Submitted to: Book Chapter
Publication Type: Book / Chapter
Publication Acceptance Date: 5/28/2015
Publication Date: 7/15/2015
Citation: Cheng, H.N., Gross, R.A., Smith, P.B. 2015. Green polymer chemistry: Some recent developments and examples. In: Cheng, H.N., Gross, R.A., Smith, P.B, editors. ACS Symposium Series, Volume #1191, Washington, DC: American Chemical Society. p. 2-15.

Interpretive Summary: Green Chemistry is the design of chemical products and processes that reduce or eliminate the use or generation of hazardous substances. Green Polymer Chemistry is an extension of green chemistry to polymer science and engineering. Developments in this area have been stimulated by health and environmental concerns, interest in sustainability, desire to decrease the dependence on petroleum, and opportunities to design and produce “green” products and processes. It has become an active and viable field in its own right and continues to attract attention from researchers and manufacturers. In view of the rapid developments in this field, the authors organized an international symposium in August 2014, where top scientific leaders reported on their work. This article provides an overview of green polymer chemistry, together with a summary of the major results given in the 2014 symposium. It is hoped that the information given herein provides an introduction to people unfamiliar with green polymer chemistry and also a useful update for people who actively conduct R&D in this field.

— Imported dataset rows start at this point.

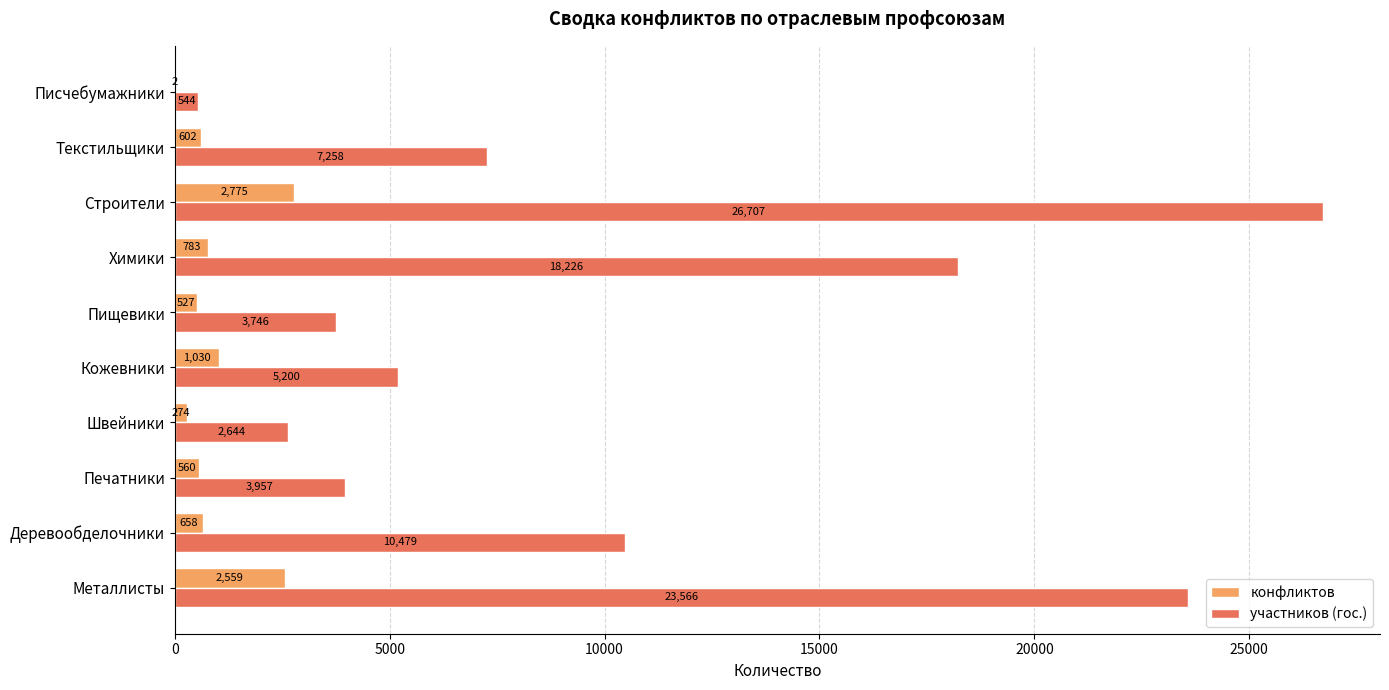

Which series has the widest spread of values?

участников (гос.)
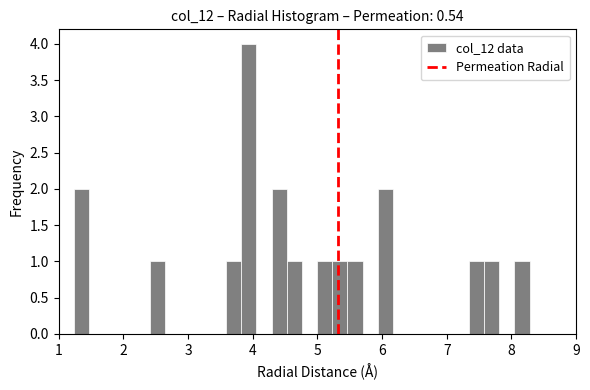

Around what value on the x-axis is the tallest bar? Give the approximate position of its centre, as read against the axis.

3.9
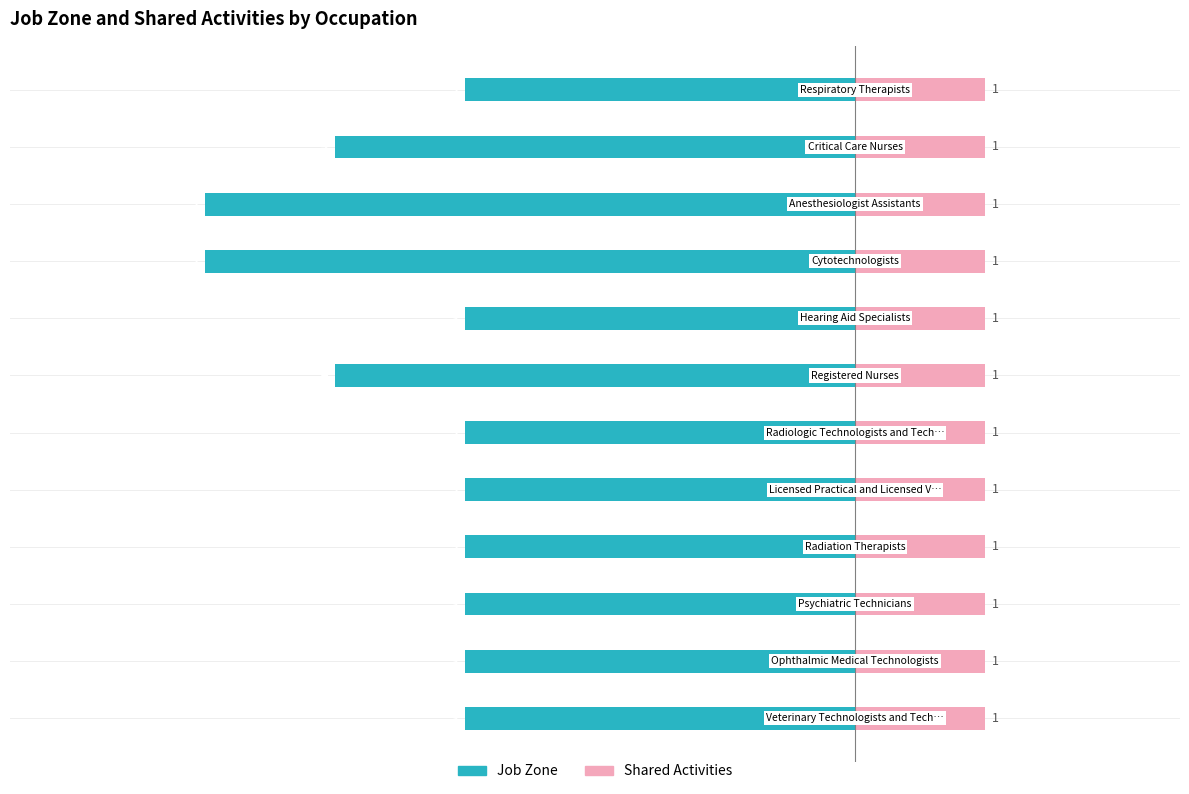

What is the sum of all Job Zone values?

-42.0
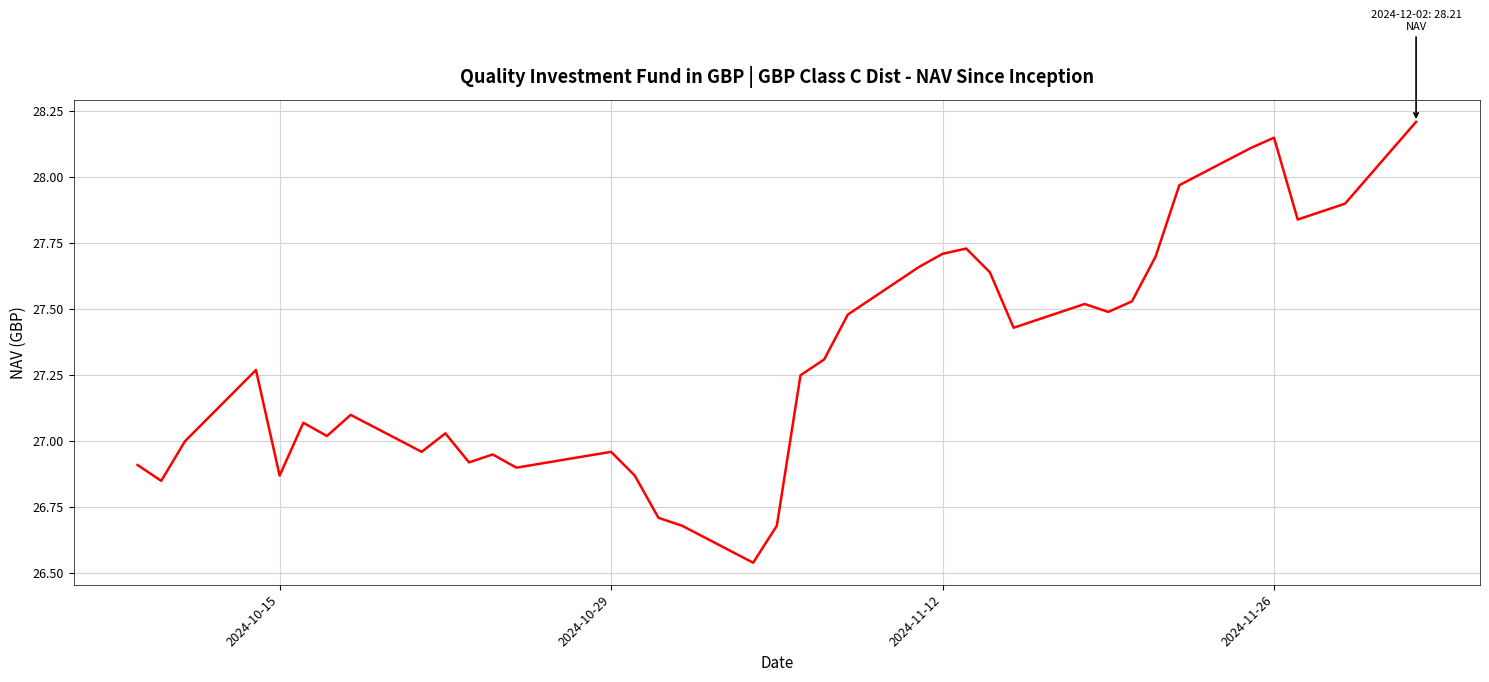

What is the difference between the maximum and minimum values?

1.7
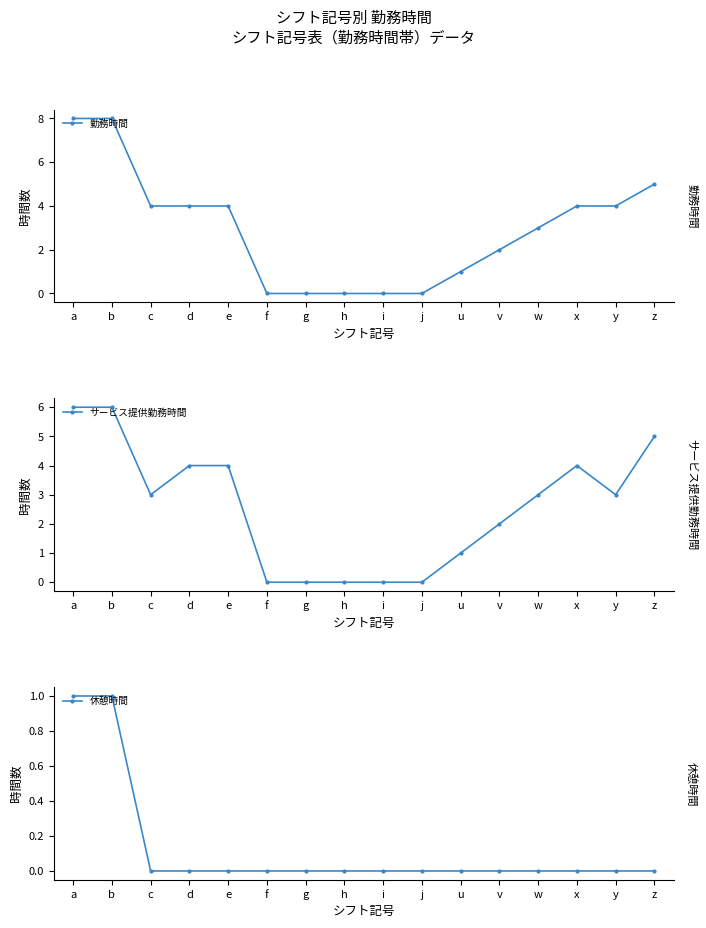

What value does the サービス提供勤務時間 series have at v?

2.0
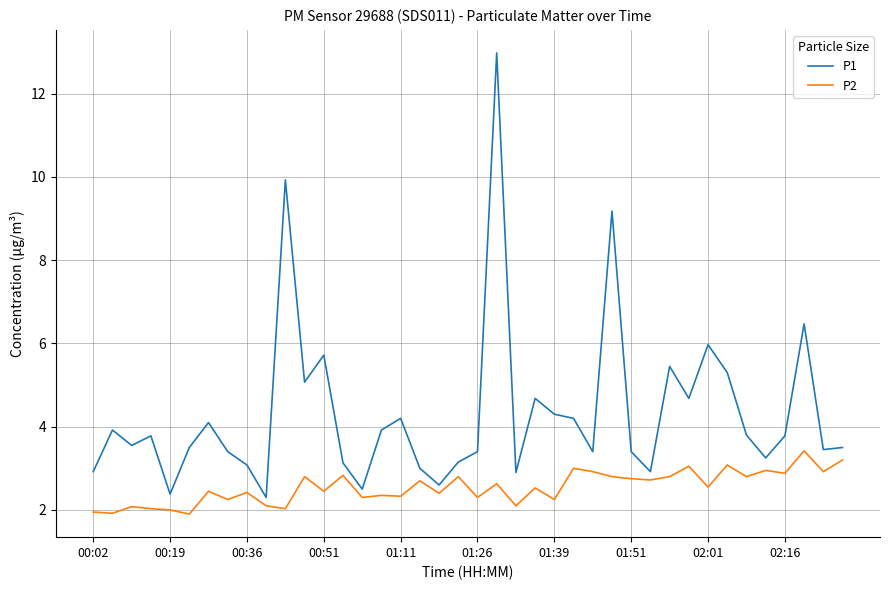

How many lines are shown in the chart?

2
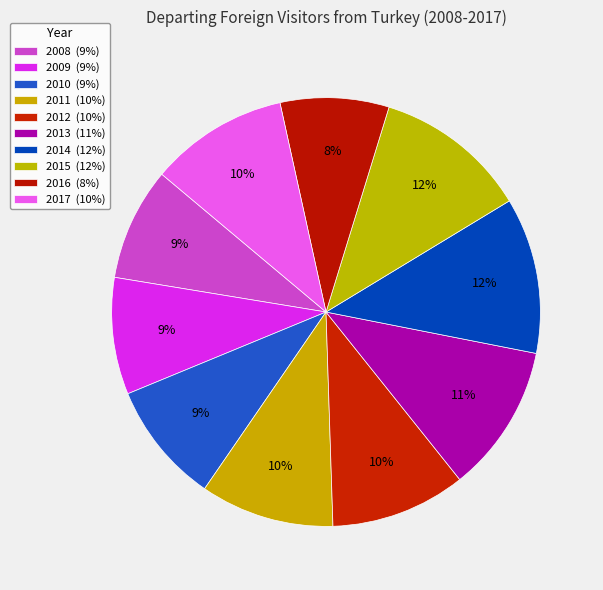

Count the number of slices in the pie.

10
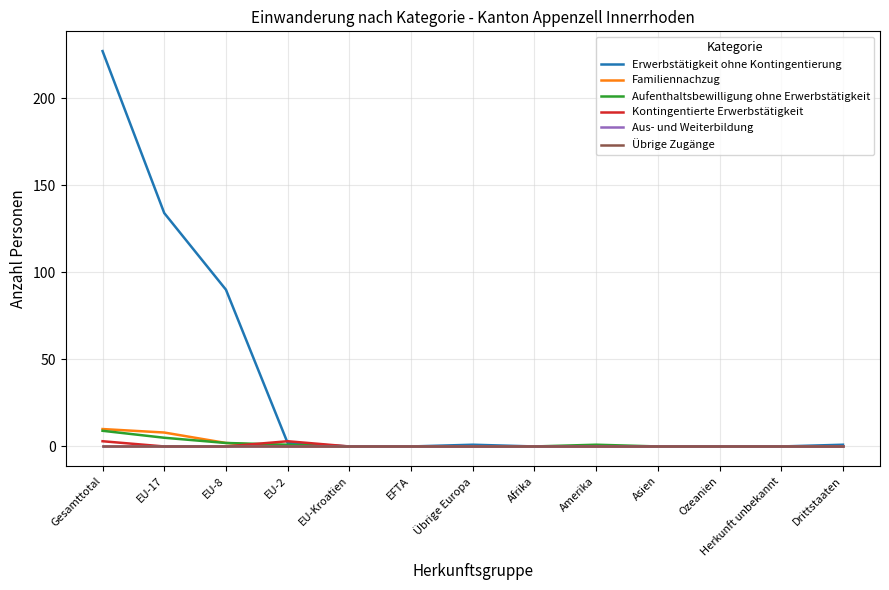

Which has a higher value, Gesamttotal or EU-17?

Gesamttotal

Technical Abstract: Green polymer chemistry continues to be a popular field, with many books and publications in print. Research is being conducted in several areas within this field, including: 1) green catalysis, 2) diverse feedstock base, 3) degradable polymers and waste minimization, 4) recycling of polymer products and catalysts, 5) energy generation or minimization during use, 6) optimal molecular design and activity, 7) benign solvents, and 8) improved syntheses or processes in order to achieve atom economy, reaction efficiency, and reduced toxicity. Advances have been made in many areas, including new uses of biobased feedstock, green reactions, green processing methodologies, and green products. A selected review is made in this article, focusing particularly on biobased materials and biocatalysis. Some recent developments and examples are provided, taken particularly from the presentations made at the ACS national meeting in San Francisco in August 2014 and the articles included in this symposium volume.